Updated Tuesday, June 18, 2013 | 6:09 p.m.
The campaign to pass a 2 percent business tax on the 2014 ballot begins in earnest on Wednesday.
Supporters of the ballot measure will launch a website to roll out the campaign about 17 months before the Nov. 4, 2014, election, said political strategist Dan Hart, who is leading the Education Initiative campaign to pass the tax.
“It’ll be a long, expensive campaign,” Hart said, noting that opponents are ready to spend millions of dollars to persuade voters to reject the ballot question.
Supporters of the 2 percent tax on business revenue say it will inject about $800 million into the state’s coffers to help improve Nevada’s education system and better serve children.
Acknowledging that business groups and monied interests intend to fervently oppose the tax, Hart said he and supporters in teachers and labor unions are launching their campaign untraditionally early in an attempt to reach as many voters as possible.
“Our task is to identify voters and potential voters and create a running dialog with them, to make it into a cause and get them to the polls,” Hart said. “Ours is going to be a methodical communication campaign.”
Hart said the Education Initiative political action committee, the fundraising arm of the campaign, will also begin working in earnest to more actively collect contributions following the campaign's launch Wednesday.
It was originally the state teachers union, the Nevada State Education Association, that gathered the signatures to put the tax question before voters, but they’re not the only supporters. The campaign will also try to recruit allies, including progressive and community groups, that can help promote, organize and drive voters to the polls next November.
The goal of the effort is to reach at least 100,000 voters, Hart said.
Meanwhile, the ballot measure has faced criticism, especially from business groups and Republican lawmakers who have called it a job-killing tax that will harm an economy that’s still recovering from the recession.
For months, individuals and groups with lots of money and political clout have been lining up to oppose the tax.
Opponents include Gov.
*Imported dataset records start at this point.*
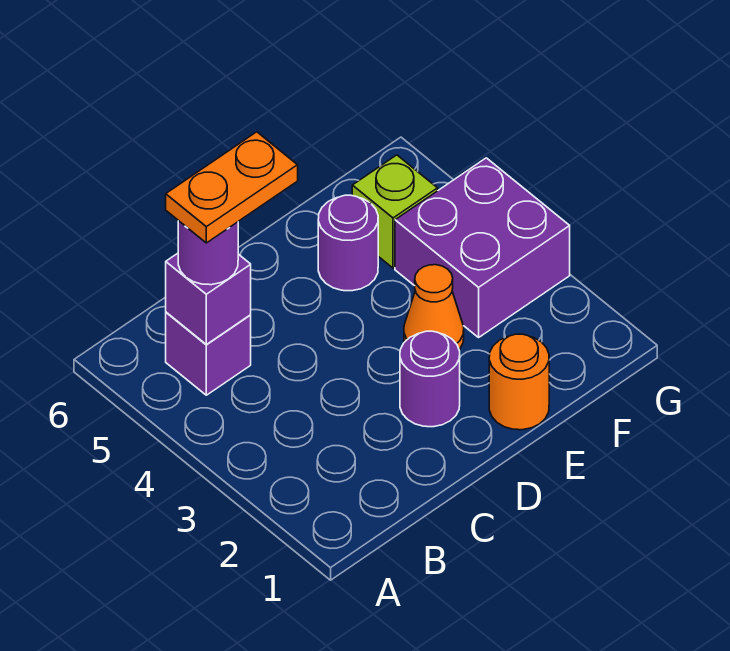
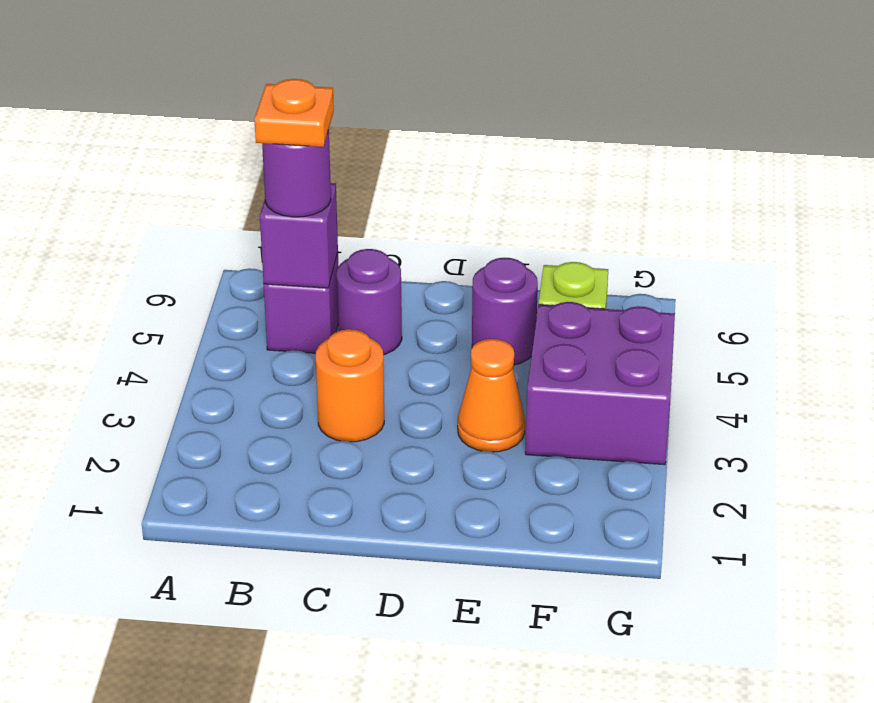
orange plate B5:C5 level 4 -> orange plate B5 level 4
purple round brick D2 level 1 -> purple round brick C5 level 1
orange round brick E1 level 1 -> orange round brick C3 level 1

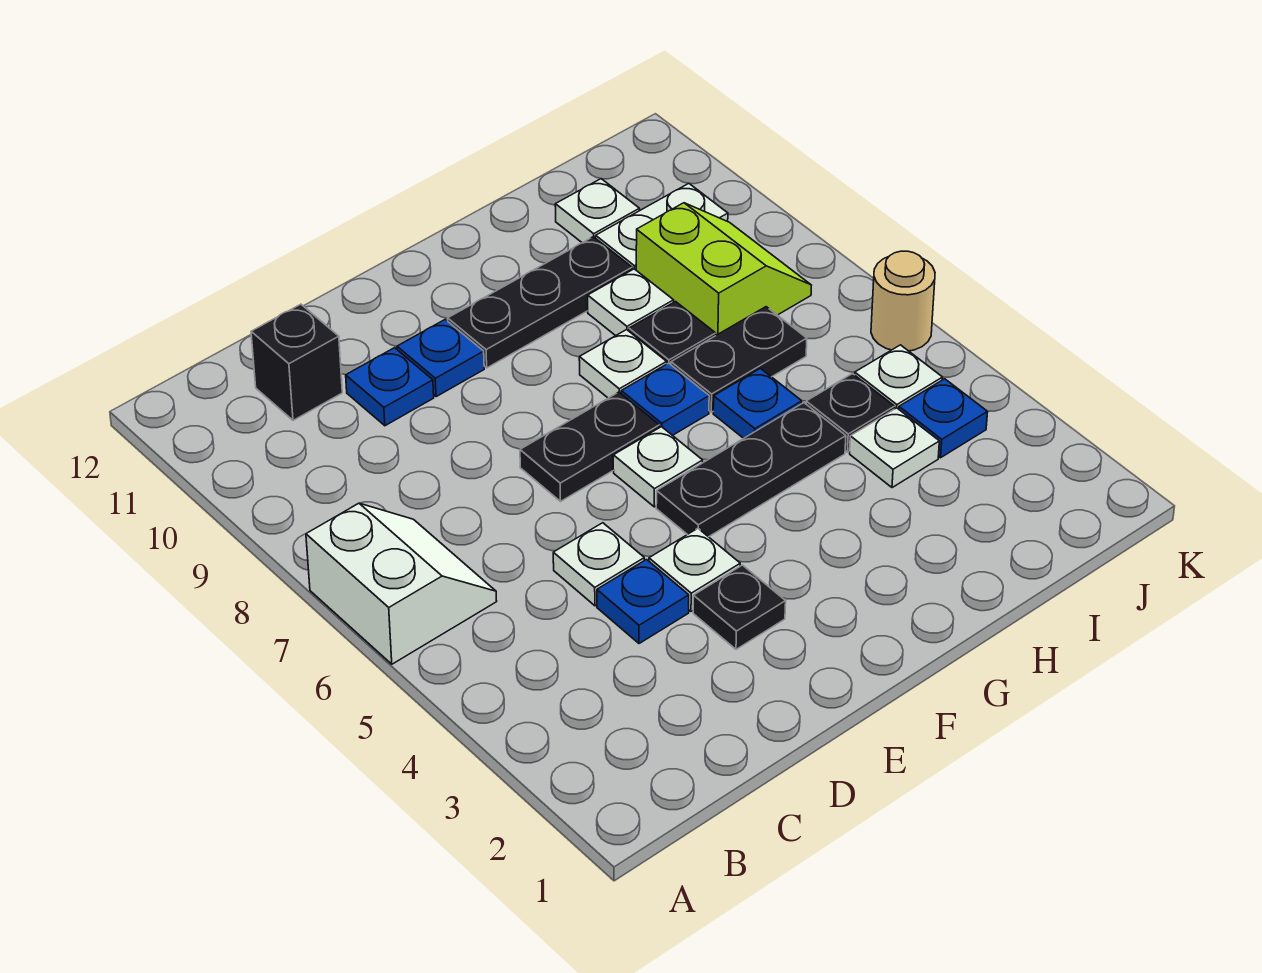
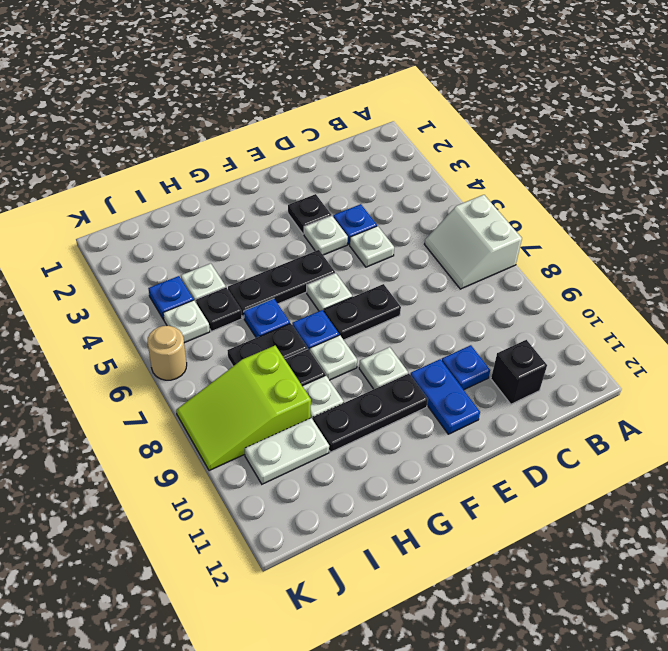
blue plate E10 level 1 -> blue plate E10:E11 level 1
lime slope I8:J9 level 1 top I -> lime slope I8:K9 level 1 top I
white plate I11 level 1 -> white plate F9 level 1

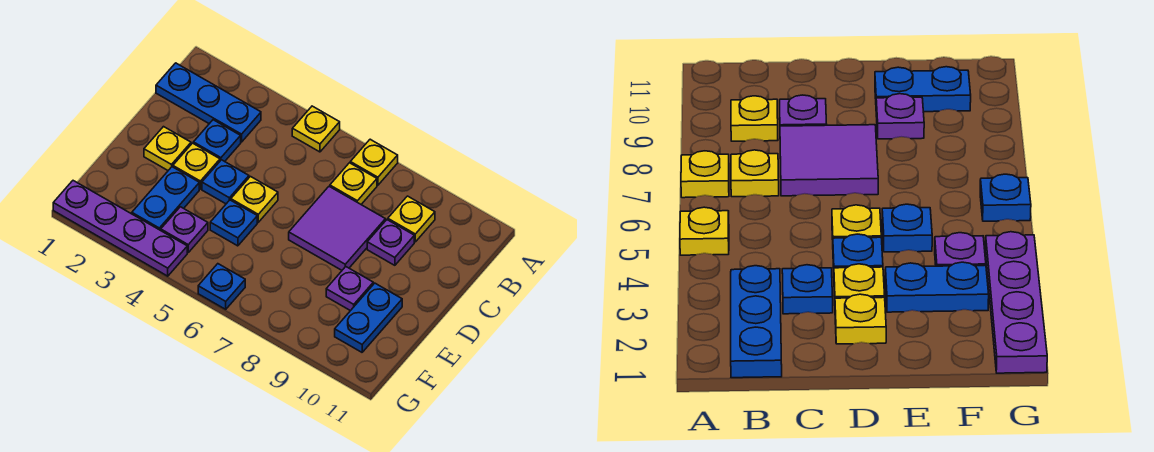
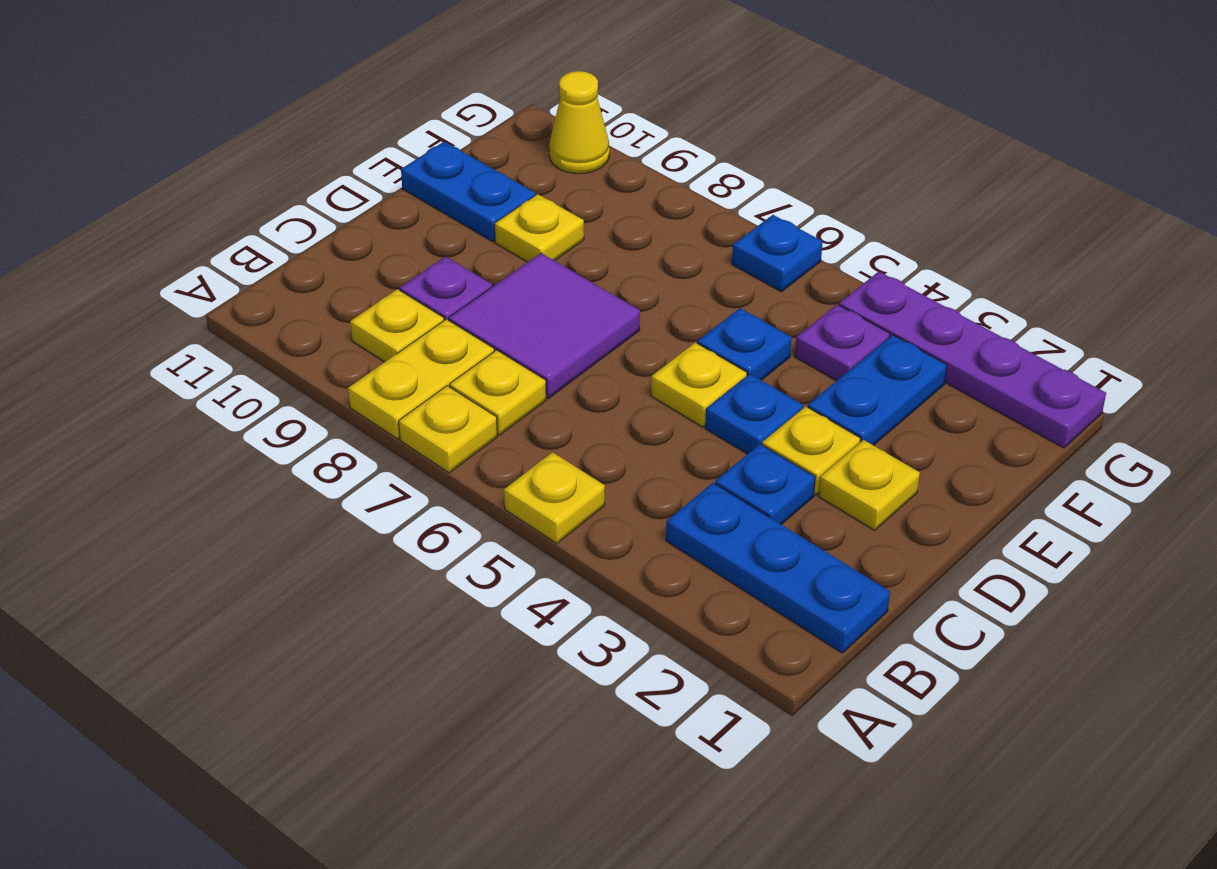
none -> yellow plate A8:B8 level 1
purple plate E9 level 1 -> yellow plate E9 level 1
blue plate E10:F10 level 1 -> blue plate E10:E11 level 1
none -> yellow cone G10 level 1

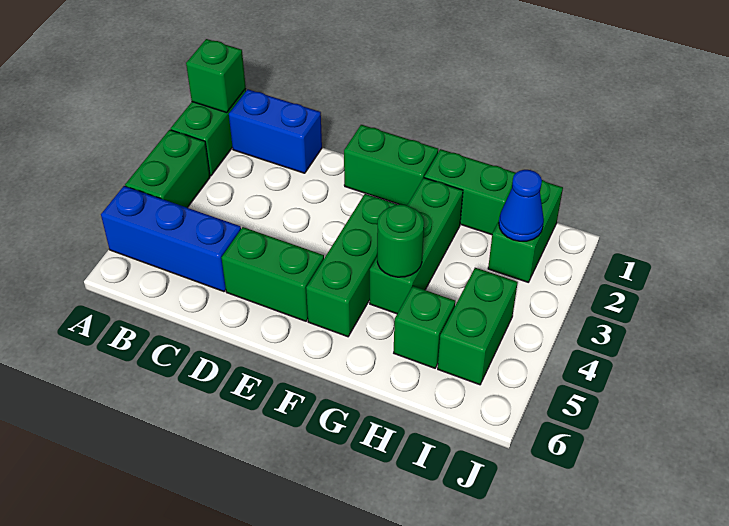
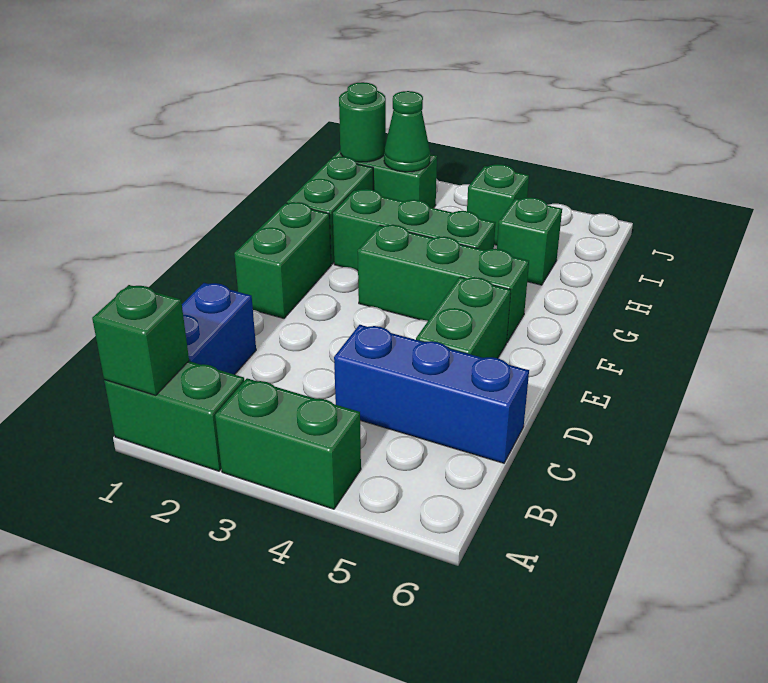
blue brick A5:C5 level 1 -> blue brick C4:C6 level 1
green round brick G4 level 2 -> green round brick I1 level 2
blue cone I2 level 2 -> green cone I2 level 2
green brick I4:I5 level 1 -> green brick I4 level 1

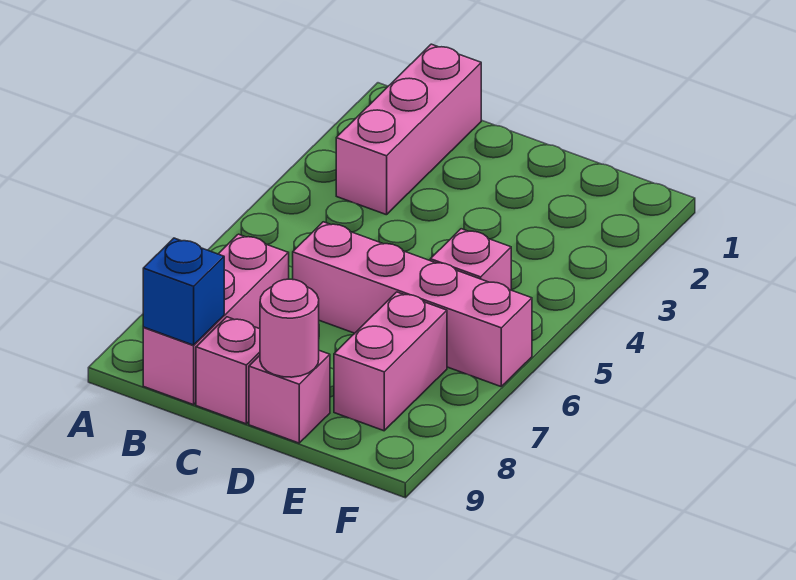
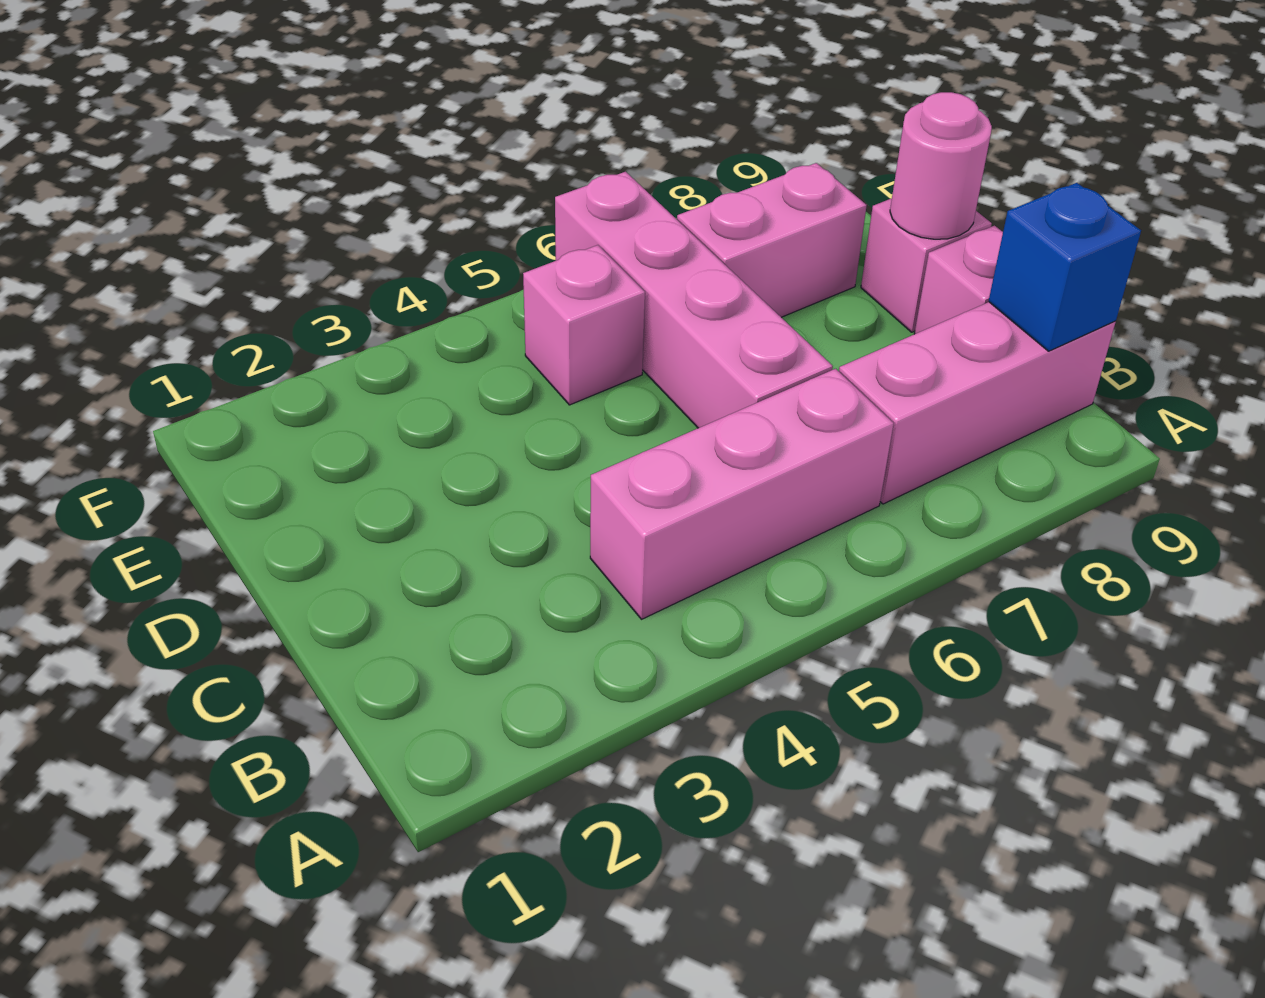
pink brick B1:B3 level 1 -> pink brick B4:B6 level 1

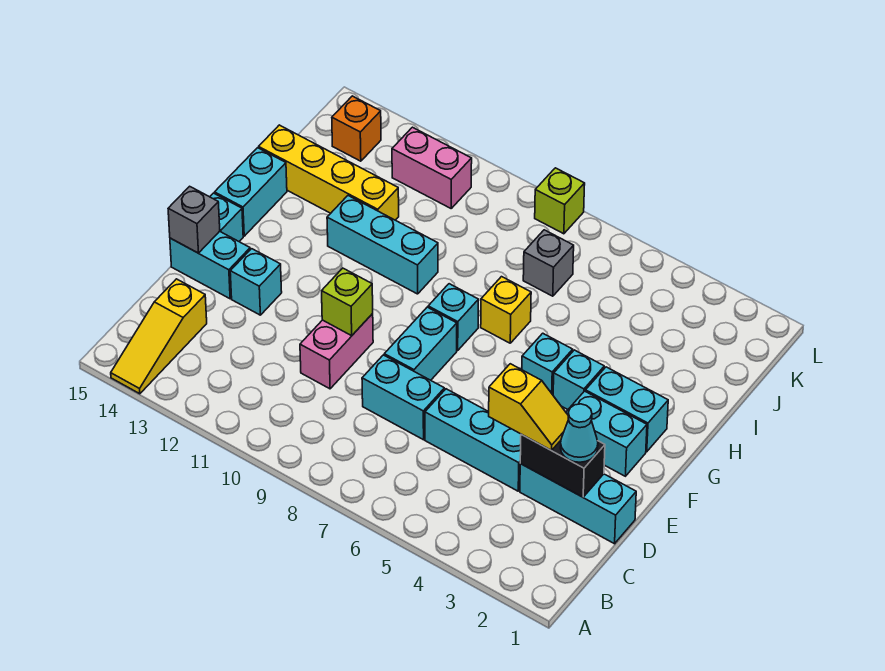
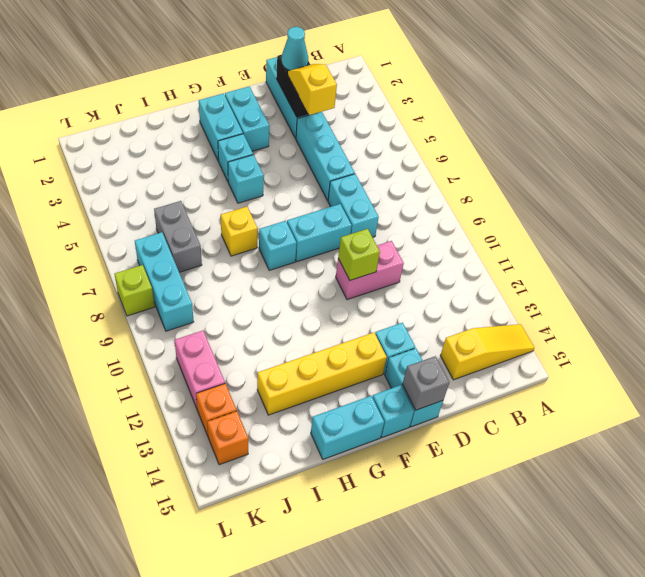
cyan brick H10:H12 level 1 -> cyan brick K7:K9 level 1
yellow brick I12:I15 level 1 -> yellow brick F13:I13 level 1
grey brick J7 level 1 -> grey brick J6:J7 level 1
none -> orange brick K13 level 1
Brian Sandoval, who is also on the ballot in 2014, the Las Vegas Metropolitan Chamber of Commerce, Wynn Resorts, Las Vegas Sands Corp., and various trade groups representing retailers, bankers, manufacturers, auto dealers, truckers, builders and contractors. Most of these groups are represented under a political group called the Committee to Protect Nevada Jobs.
Calling the ballot question complex and burdensome for small businesses, committee spokesman Bryan Wachter said Hart and the teachers union have a lot of explaining to do to the community.
“They have an uphill climb, and I kind of see that as the reason why they’d want to start 17 months before an election,” Wachter said. “That’s going to be a large part of their battle, explaining what the tax is and why it’s valid.”
Hart said groups like the Committee to Protect Nevada Jobs will likely outspend supporters of the ballot measure.
“We are underdogs here, absolutely, in this race because of how well funded our opposition will be,” he said.
But with the election still 17 months ahead, a lot about both sides of the campaign is still unknown.
It remains to be seen how avidly Sandoval’s re-election campaign will try to defeat the ballot measure and to what extent Democratic candidates will embrace it.
In a year without the president or a U.S. senator on the ballot, the margins tax also has the potential to become the defining issue of the election.
“This is going to be the big race,” Hart said.